Come funziona un impianto a biogas

biogas

Conosci la definizione di biogas? Il biogas è una fonte di energia verde ottenuta dalla fermentazione di materia organica in ambiente anossico. Questo processo è chiamato “digestione anaerobica”. Esiste naturalmente in natura (paludi, risaie, ecc.), e anche nelle discariche.

Ma questo fenomeno può essere indotto anche manualmente, utilizzando un digestore che tratta i fanghi di depurazione provenienti da rifiuti organici industriali o agricoli. Detto in parole povere, un impianto a biogas permette di creare energia dai rifiuti.

In origine, il biogas era visto come il semplice prodotto del trattamento dei rifiuti. Ma, in tempi recenti, il biogas ha mostrato tutto il suo potenziale, entrando col termine “biomassa” nel novero delle energie rinnovabili, come quella solare, idroelettrica, eolica e geotermica.

In questo articolo approfondiremo questa terminologia in maniera chiara e concisa, spiegando in maniera semplice come funziona un impianto a biogas.

Digestione anaerobica: come viene prodotto il biogas

Per digestione anaerobica si intende la degradazione della sostanza organica da parte di microrganismi in condizioni di anaerobiosi. Si tratta di un processo differente rispetto al compostaggio, che invece è strettamente aerobico.

La lavorazione della biomassa avviene nel digestore, un serbatoio cilindrico le cui dimensioni e aspetto variano molto a seconda dell’uso che ne viene fatto. In campo industriale, una torre di digestione anaerobica industriale supererà facilmente i 5.000 m 3. In un’operazione agricola o zootecnica, una dimensione di poche decine di m3 sarà più che sufficiente.

Grazie a questo processo, gli impianti a biogas sono in grado di produrre biogas a partire dalle biomasse: nel digestore, in assenza di ossigeno, si attivano enzimi e batteri specializzati che fermentano la biomassa, determinando la produzione di biogas.

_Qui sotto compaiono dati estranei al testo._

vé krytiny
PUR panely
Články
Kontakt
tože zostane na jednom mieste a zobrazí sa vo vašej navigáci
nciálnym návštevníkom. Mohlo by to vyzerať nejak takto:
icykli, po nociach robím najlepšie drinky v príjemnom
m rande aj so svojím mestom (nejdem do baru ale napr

Le fasi di produzione del biogas

Il processo di produzione del biogas può essere suddiviso in quattro fasi:

  • Un substrato, formato da materiali solidi o liquidi, viene omogeneizzato e quindi introdotto tramite una tramoggia nel digestore, un grande serbatoio del tutto privo di ossigeno. Possono essere residui di cereali (i più efficaci), melassa, grassi animali, escrementi di bovini o pollame, rifiuti domestici o fanghi di depurazione.
  • Questa biomassa viene riscaldata, intorno ai 37-38°C (in alcuni casi oltre i 50°C) e fatta fermentare per almeno 20 giorni. Durante questo periodo, le trasformazioni chimiche causate da batteri, portano alla formazione del biogas, che contiene tra il 50% e l’80% di metano.
  • Il biogas viene utilizzato localmente in una caldaia di cogenerazione (che produce energia elettrica e calore ) o depurato (tramite membrane) per estrarre il metano immesso nella rete pubblica del gas o utilizzato come combustibile.
  • Quello che rimane, il digestato, è costituito dai materiali residui dopo la trasformazione del substrato. Viene generalmente utilizzato come fertilizzante.

Il digestore è dunque integrato in un’unità di digestione anaerobica che comprende diverse apparecchiature: uno spazio per lo stoccaggio e lo smistamento dei materiali, un gasometro per lo stoccaggio del gas, una caldaia di cogenerazione, un locale tecnico per il monitoraggio delle varie operazioni.

La produzione di biogas rimane bassa rispetto al fabbisogno di gas. L’Italia si conferma leader in Europa con oltre 1.600 impianti attivi, che producono 1,7 miliardi di metri cubi di biometano e hanno consentito la creazione di circa 12mila posti di lavoro.